In Travelbea v. Henrie, the Plaintiff was involved in a motor vehicle accident, and brought an ICBC claim for damages for pain and suffering. The court discussed awards for pain and suffering in the context of athletically active claimants, and the effects that injuries can have on these people, as compared to others who do not fall under such a category.

 

[36]         From the foregoing I conclude the following. The plaintiff sustained a mild to moderate soft tissue injury to her neck and upper back. Now, some four years after the accident, it remains painful and limiting. I think it more likely than not that if she commits to the focused stretching that Dr. Laidlow recommended she will increase her level of functioning. I think it more likely than not that if she takes the course of medication, whether nortriptyline or Celebrex, that Dr. Travlos recommended, she will experience an even greater improvement in her functionality. She will, however, be left with residual pain and limitations. I think it unlikely she will ever be able to ride a road bicycle for any appreciable period of time. As a result both that training and triathlon racing will remain beyond her ability. She may be able to ride a bicycle that can be operated in a more upright posture. I think it more likely than not that she will be able to swim and run, albeit not at the level or for the distance she did previously.
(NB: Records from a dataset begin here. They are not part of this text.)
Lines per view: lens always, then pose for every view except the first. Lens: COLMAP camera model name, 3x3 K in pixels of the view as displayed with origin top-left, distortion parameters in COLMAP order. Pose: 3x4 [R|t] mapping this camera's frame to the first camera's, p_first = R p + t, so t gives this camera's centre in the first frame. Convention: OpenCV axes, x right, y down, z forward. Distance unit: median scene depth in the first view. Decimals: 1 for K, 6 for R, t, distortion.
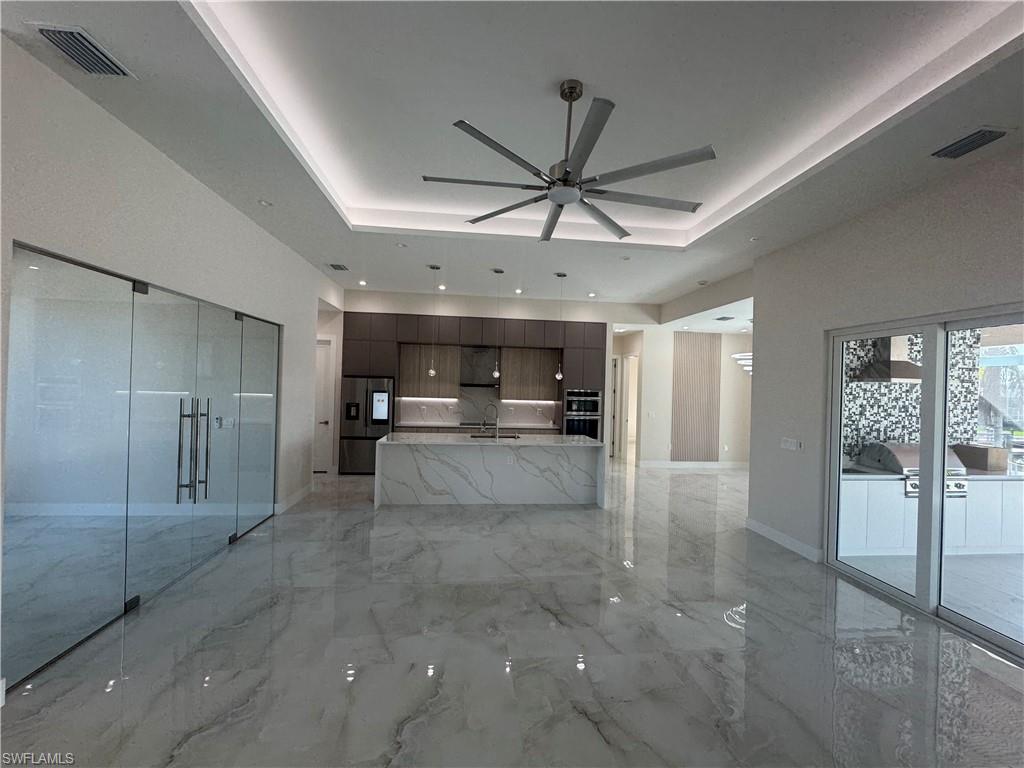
lens RADIAL K [[411.0, 0, 518.0], [0, 411.0, 385.3], [0, 0, 1]] dist [0.001585, 0.000058]
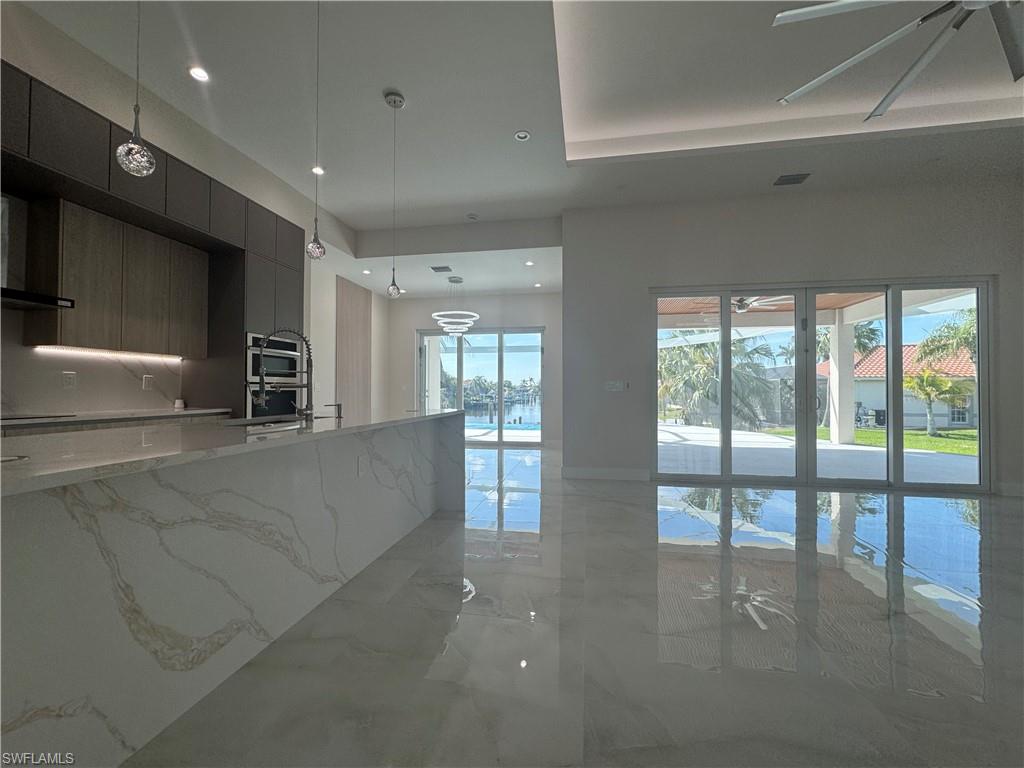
lens RADIAL K [[411.0, 0, 518.4], [0, 411.0, 383.5], [0, 0, 1]] dist [0.001585, 0.000058]
pose [[0.286354, -0.011773, 0.958051, -0.280412], [0.007317, 0.999922, 0.010101, 0.071418], [-0.958096, 0.004118, 0.286418, 0.545980]]
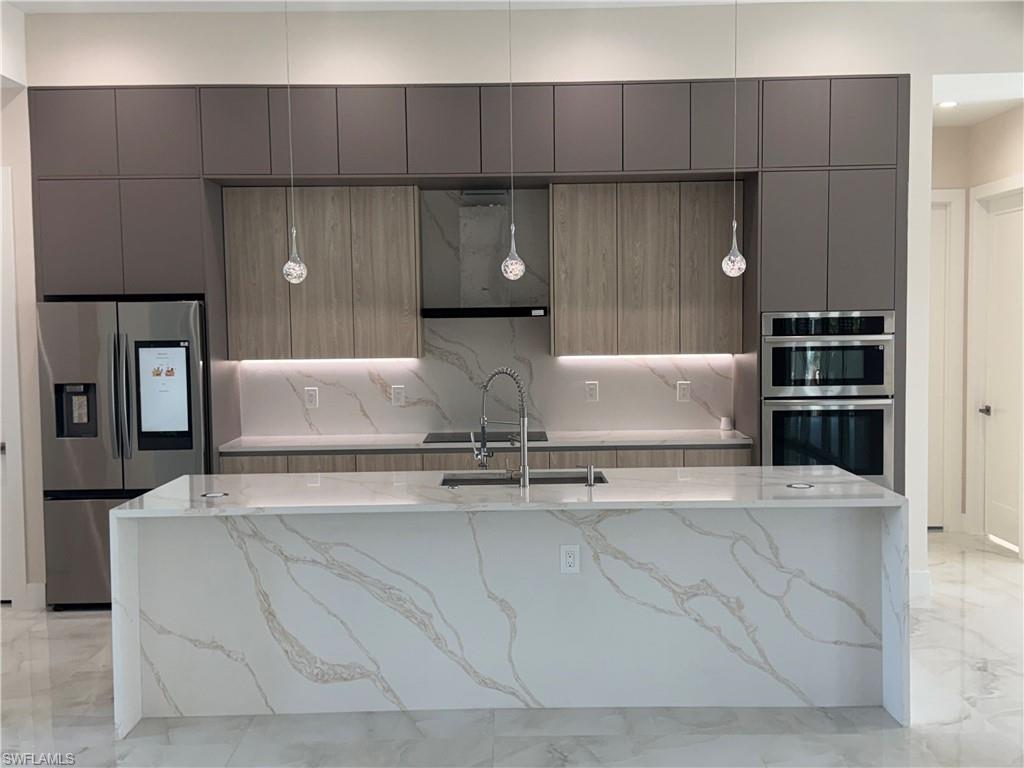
lens RADIAL K [[1207.1, 0, 513.9], [0, 1207.1, 386.6], [0, 0, 1]] dist [0.070475, 0.000000]
pose [[0.993015, -0.035053, -0.112660, 0.031362], [0.041477, 0.997614, 0.055196, 0.008073], [0.110456, -0.059483, 0.992099, 0.113739]]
I think it also likely that with this improvement in function she will recover some of her self confidence and some of the depression which seems to have settled over her will lift.

 

[37]         Ms. Travelbea’s injuries have affected her much more significantly than they would someone whose life did not revolve around the kinds of athletic endeavours she and her husband enjoy. Ms. Travelbea enjoyed training and did it four, five or six days a week. She enjoyed training as much or more than competing. It was in the midst of athletic pursuits that she met her husband. Training was a significant part of their relationship. They trained together and often raced together. It was the focus of much of their social activity. Her ability to train and the level of fitness she was able to sustain as a result was an important aspect of her sense of self worth.